A full tutorial of debugging Flask app in Visual Studio Code is in here.
-
Update server/config/chart_config/
<category>.json
with the new chart.{ "category": "", // The top level category this chart belongs to. Order of charts in the spec matters. "topic": "", // Strongly encouraged - A page-level grouping for this chart. "titleId": "", // Strictly for translation purposes. "title": "", // Default (EN) display string "description": "", // Strictly for translation purposes. "statsVars": [""], // List of stat vars to include in the chart "isOverview": true, // Optional - default false. If the chart should be added to the overview page. "isChoropleth": true, // Optional - default false. If a map should be used to display the data "unit": "", "scaling": 100, "relatedChart": { // Defined if there should be comparison charts added // All chart fields from above can be specified. If unspecified, it will be inherited. } }
-
Update related files.
-
If adding a new category, create a new config file in server/chart_config and add the new category to:
-
If a new stat var is introduced, also update:
- Labels that appear as chips under comparison charts: static/js/i18n/strings/en/stats_var_labels.json
- Titles on ranking pages: static/js/i18n/strings/en/stats_var_titles.json
- New stat vars which have not been cached: NEW_STAT_VARS
-
If a new unit is required, update:
- static/js/i18n/i18n.tsx
- static/js/i18n/strings/*/units.json (with display names and labels for the unit in ALL languages)

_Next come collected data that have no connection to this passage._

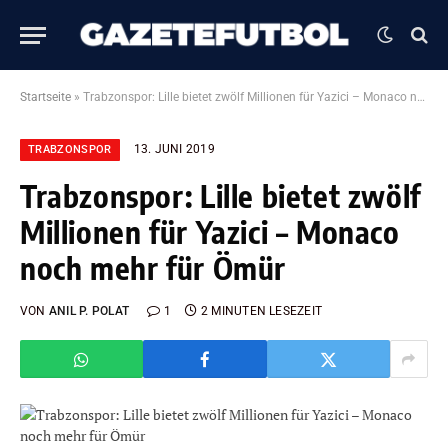
Startseite
»
Trabzonspor: Lille bietet zwölf Millionen für Yazici – Monaco noch mehr für Ömür
13. JUNI 2019
TRABZONSPOR
Trabzonspor: Lille bietet zwölf
Millionen für Yazici – Monaco
noch mehr für Ömür
VON
ANIL P. POLAT
1
2 MINUTEN LESEZEIT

Note: Please add very detailed descriptions to guide our translators. See localization.md for more details.
-
-
Run these commands:
./scripts/extract_messages.sh ./scripts/compile_messages.sh
-
IMPORTANT: Manually restart Flask to reload the config and translations. Most likely, this means re-running
run_server.py
-
Test the data on a place page!
-
Disable headless mode in webdriver to follow the test in Chrome. Chrome features like the dev inspector are available in this mode which is useful combined with
sleep()
to give you time to inspect the page. To enter this mode, comment out this line in base.py:chrome_options.add_argument('--headless')
-
Another option is to save a screenshot at various points of the test:
self.driver.save_screenshot(filename)
The GKE configuration is stored here.
Redis memcache is used for production deployment. Each cluster has a Redis instance located in the same region.
To test .yaml cloudbuild files, you can use cloud-build-local to dry run the file before actually pushing. Find documentation for how to install and use cloud-build-local here.